Eu cá estou sempre de pé atrás com esses padres “progessistas”. Como é evidente quando se fala de “diálogo”, “liberdade”, ninguém está contra. No entanto são palavras que, só por si, são razoavelmente ocas cujo sentido que lhe é dado pelos crentes não é bem a minha.
Quando não se fala dos “preservativos”, da “infalibilidade pontfícia”, “da única teocracia na europa”, da “protecção do vaticano e do papa aos pedófilos”, “edicação religiosa desda a mais tenra idade”. Então temos qualquer coisa.

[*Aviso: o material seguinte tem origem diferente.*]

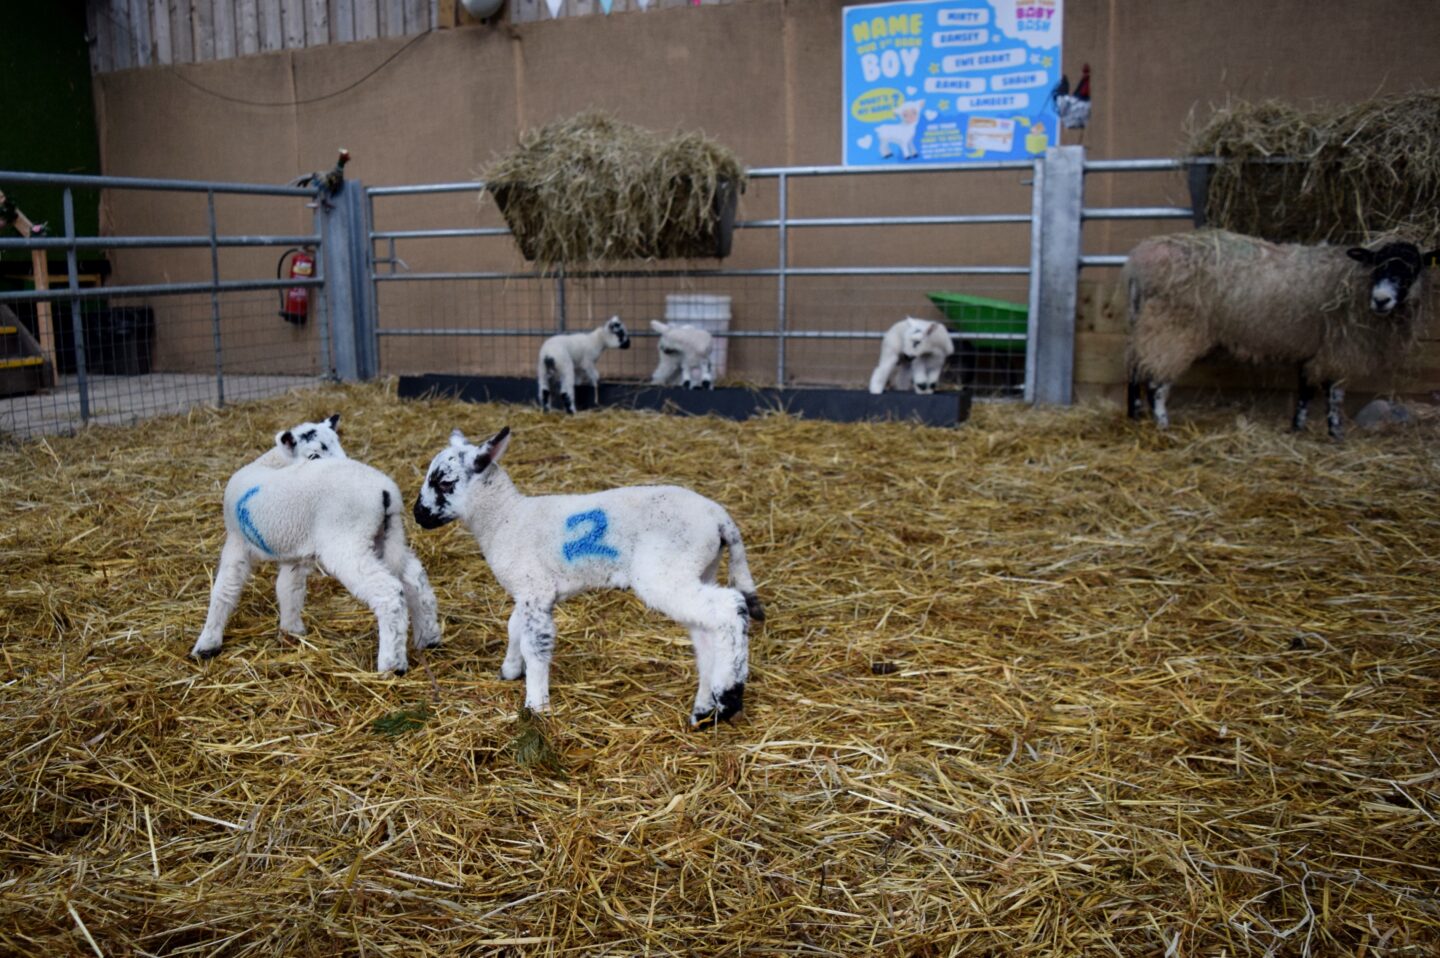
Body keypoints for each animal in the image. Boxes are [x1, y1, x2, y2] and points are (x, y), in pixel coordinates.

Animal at [191, 422, 441, 675]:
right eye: (313, 455)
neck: (270, 464)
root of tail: (385, 491)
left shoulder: (237, 542)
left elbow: (225, 589)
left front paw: (207, 643)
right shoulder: (293, 553)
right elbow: (288, 589)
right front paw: (291, 629)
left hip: (346, 542)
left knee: (389, 591)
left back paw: (392, 664)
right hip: (387, 536)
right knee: (414, 579)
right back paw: (428, 637)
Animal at [413, 426, 765, 727]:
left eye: (444, 483)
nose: (418, 515)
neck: (505, 518)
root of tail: (720, 518)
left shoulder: (536, 590)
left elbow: (534, 646)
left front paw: (536, 707)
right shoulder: (528, 591)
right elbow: (514, 626)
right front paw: (510, 670)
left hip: (666, 572)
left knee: (731, 608)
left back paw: (729, 696)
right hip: (696, 571)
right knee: (709, 634)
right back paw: (704, 710)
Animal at [1124, 230, 1438, 439]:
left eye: (1412, 269)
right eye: (1378, 265)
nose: (1382, 300)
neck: (1354, 284)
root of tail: (1139, 261)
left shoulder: (1315, 346)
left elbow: (1306, 388)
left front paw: (1299, 427)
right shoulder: (1338, 347)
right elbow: (1333, 393)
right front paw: (1334, 432)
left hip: (1146, 324)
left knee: (1135, 370)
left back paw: (1135, 416)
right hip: (1173, 328)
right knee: (1156, 382)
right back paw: (1162, 425)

E depois há sempre aquelas questões assassinas, “já escreveu tanta coisa em jornais, livros, etc, pode citar algum em que tenha defendido essa posição?”.
Diálogo, claro. Mas nunca ninguém me responde quando pergunto “aquela coisa de ler a bíblia toda na televisão é um exempo de diálogo, não é?”
José Simoes
Aahahahah…
Continuarei a rir e a achar que rir é uma das faculdades mais estimulantes e enriquecedoras do ser humano – ao contrário de muitos crentes macambúzios, nos quais obviamente o Pedro se inclui.
Mas como já não é a primeira vez que a questão da “seriedade” vem à baila, é bom falar um pouco sobre ela. Aqui vai:
A maioria dos crentes que visita este portal tenta constantemente denegrir o teor dos comentários que lhe é adversa com os argumentos da “falta de seriedade”, “ausência de rigor”, “desrespeito”, etc. Portanto, os crentes são pessoas muitos sérias, e com essa pose de seriedade, tentam igualmente convencer-nos que são também muito inteligentes (na extraordinária relação causa-efeito que paira nos seus cérebros atrofiados, “seriedade” é sinónimo de “inteligência” – pois na realidade, só se pode ter um discurso inteligente quando se é “sério”).
Ora, a ironia hilariante desta situação é que são exactamente as pessoas que:
1º – Acreditam que os antepassados do ser humano davam pelo nome de“Adão” e “Eva”
2º – Acreditam que Noé existiu e construiu uma arca para albergar todos os animais da Terra
3º – Acreditam que Moisés falou com uma sarça ardente
4º – Acreditam que Jesus nasceu de uma virgem
5º – Acreditam que um ser humano morto numa cruz ressuscitou
6º – Acreditam que há vida depois da morte caso nos entreguemos ao tipo ressuscitado
7º – Acreditam que podemos ir parar a um lago de fogo se nos portarmos mal
8º – Acreditam na infalibilidade de um ser humano que mora algures em Roma
9º – Acreditam em centenas de outros disparates
São estas pessoas que nos acusam de…FALTA DE SERIEDADE????
AHAHAHAHAHAHAHAHAHAHAHAHAHAHAHAH!!!!!
Que bando de hipócritas. Mas obviamente, tudo isto tem uma explicação psicológica: chama-se “fuga para a frente”. Quando aquilo em que acreditamos se alicerça no absurdo, obviamente a melhor forma que temos para não nos tomarem por estúpidos é vestir a casaca da “seriedade”; as pessoas “sérias” são obviamente pessoas cujo teor argumentativo não pode NUNCA ser estúpido. Portanto, através da pose, disfarça-se a patética argumentação que dela sobressai.
Por tudo isso, divirtam-se com a vossa “seriedade”: eu cá me vou rindo dela (e o Ricardo também).